Per il nuovo disco dei Cornershop, “England is a Garden”, vi proponiamo una doppia recensione. Sono passati sette anni dal loro ultimo lavoro, se lo meritavano.

Recensione di Andrea Manenti

Sono quasi trent’anni che il trip lisergico dei Cornershop, con qualche pausa fra uno step e l’altro, continua. Stavolta la pausa è durata ben sette anni, era infatti dal 2013 che Tjinder Singh e Ben Ayres, gli unici due membri fondatori rimasti, non si facevano sentire. “England is a Garden”, nono album per la band di Leicester, accentua le caratteristiche fondanti del sound dei nostri regalando anche qualche pezzo fra i migliori scritti ad oggi dal leader di origine indiana.

L’opener St. Marie Under Canon è un perfetto singolo pop tutto da ballare e cantare, ci mettesse le mani Fatboy Slim (come già fatto con Brimful of Asha, sicuramente la canzone più nota dei Cornershop, 23 anni fa) sarebbe un successo. Altro bellissimo brano è Everywhere That Wog Army Roam, pezzo nel quale si incontrano armonicamente un ritornello roots reggae ed influenze dal crossover vintage dei Clash di fine Settanta inizio Ottanta.

L’amore per i Rolling Stones esce con tutta la sua forza nel riff (periodo “Sticky Fingers”) di No Rock Save In Roll, in Cash Money (più “Exile On Main Street” style) e nel bluesaccio I’m a Wooden Soldier. La title track è un acquerello strumentale di pura poesia sonora, la conclusiva The Holy Name un lunghissimo raga psichedelico debitore del George Harrison di My Sweet Lord.

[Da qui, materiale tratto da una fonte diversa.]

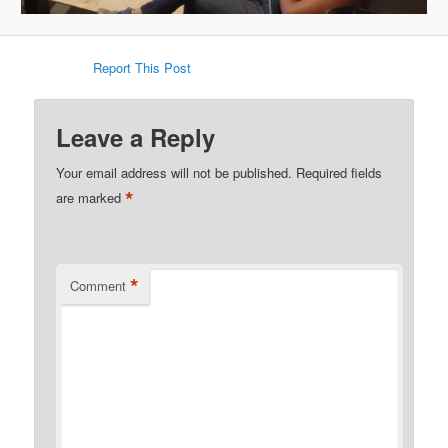
Report This Post
Leave a Reply
Your email address will not be published.
Required fields
*
are marked
*
Comment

Al limite della fattanza e meno accessibili le ripetitive e ipnotiche Slingshot, Highly Amplified e One Uncareful Lady Owner, con tanto di flauto e sitar. Un disco nostalgico che guarda ai migliori decenni del rock, fortunatamente con al proprio arco un bel po’ di frecce appuntite.

Recensione di Anban

Sulla lunghissima lista dei gruppi da one-hit-wonder della storia della musica, come non mettere i Corneshop, band originaria di Leicester che nella seconda metà degli anni ’90 spopolò con quella Brimful of Asha che, grazie anche (soprattutto?) al remix di tale Norman Cook, finì in heavy rotation per settimane e settimane nelle radio e Tv di tutto il mondo? Beh, il gruppo ne ha viste di belle, tra pause più o meno lunghe, ma è ancora lì: o almeno, ci sono ancora il frontman Tiinder Singh e il chitarrista Ben Ayres a rappresentare la vecchia guardia.

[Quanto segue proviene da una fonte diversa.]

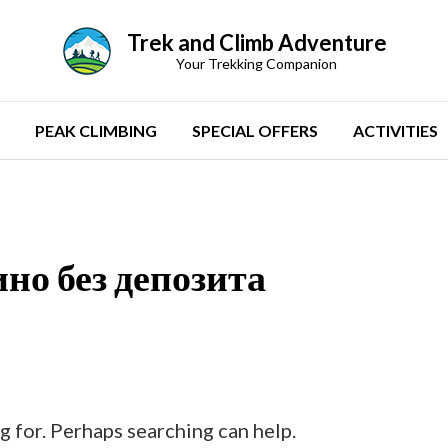
Trek and Climb Adventure
Your Trekking Companion
PEAK CLIMBING
SPECIAL OFFERS
ACTIVITIES
но без депозита
g for. Perhaps searching can help.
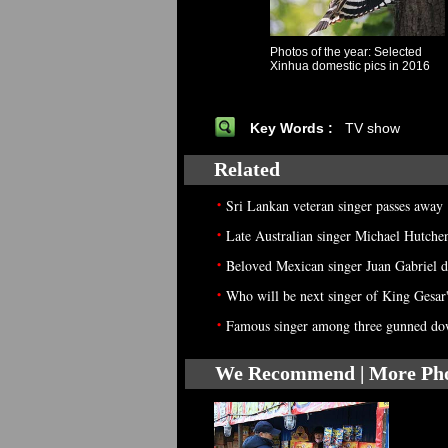
Photos of the year: Selected
Xinhua domestic pics in 2016
Key Words :
TV show
Related
•
Sri Lankan veteran singer passes away
•
Late Australian singer Michael Hutchen
•
Beloved Mexican singer Juan Gabriel di
•
Who will be next singer of King Gesar'
•
Famous singer among three gunned dow
We Recommend | More Ph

E non hanno smesso di saperci fare. Certo, quello che mettono sul piatto è semplice e senza tante pretese (al netto di qualche testo di denuncia politica, che non guasta mai), ovvero un pop-rock a trazione chitarristica e gusto esotico e punjabi: tra fiati e tamburellare di vari strumenti, coretti ed ottoni, sitar e qualche tasto di organo hammond, non mancano chitarre elettriche e trame fresche, lievemente ipnotiche, glam e Laurel Canyon quanto serve, fresche e vivaci.

La capacità di trovare inneschi melodici gradevoli (vedi St Marie Under Canon e No Rock: Save in Roll. o ancora Everywhere That Wog Army Roam, per quanto echeggino evidenti dé-jà sentì) c’è ancora: ovvio, picchi come quelli che una banger clamorosa come il loro citato pezzo più iconico possono garantire non saranno più raggiungibili. Ma dopo ben otto anni dal loro ultimo disco, e qualcosa come ben ventitre da Brimful of Asha, non è nel ritrovarsi il vero piacere?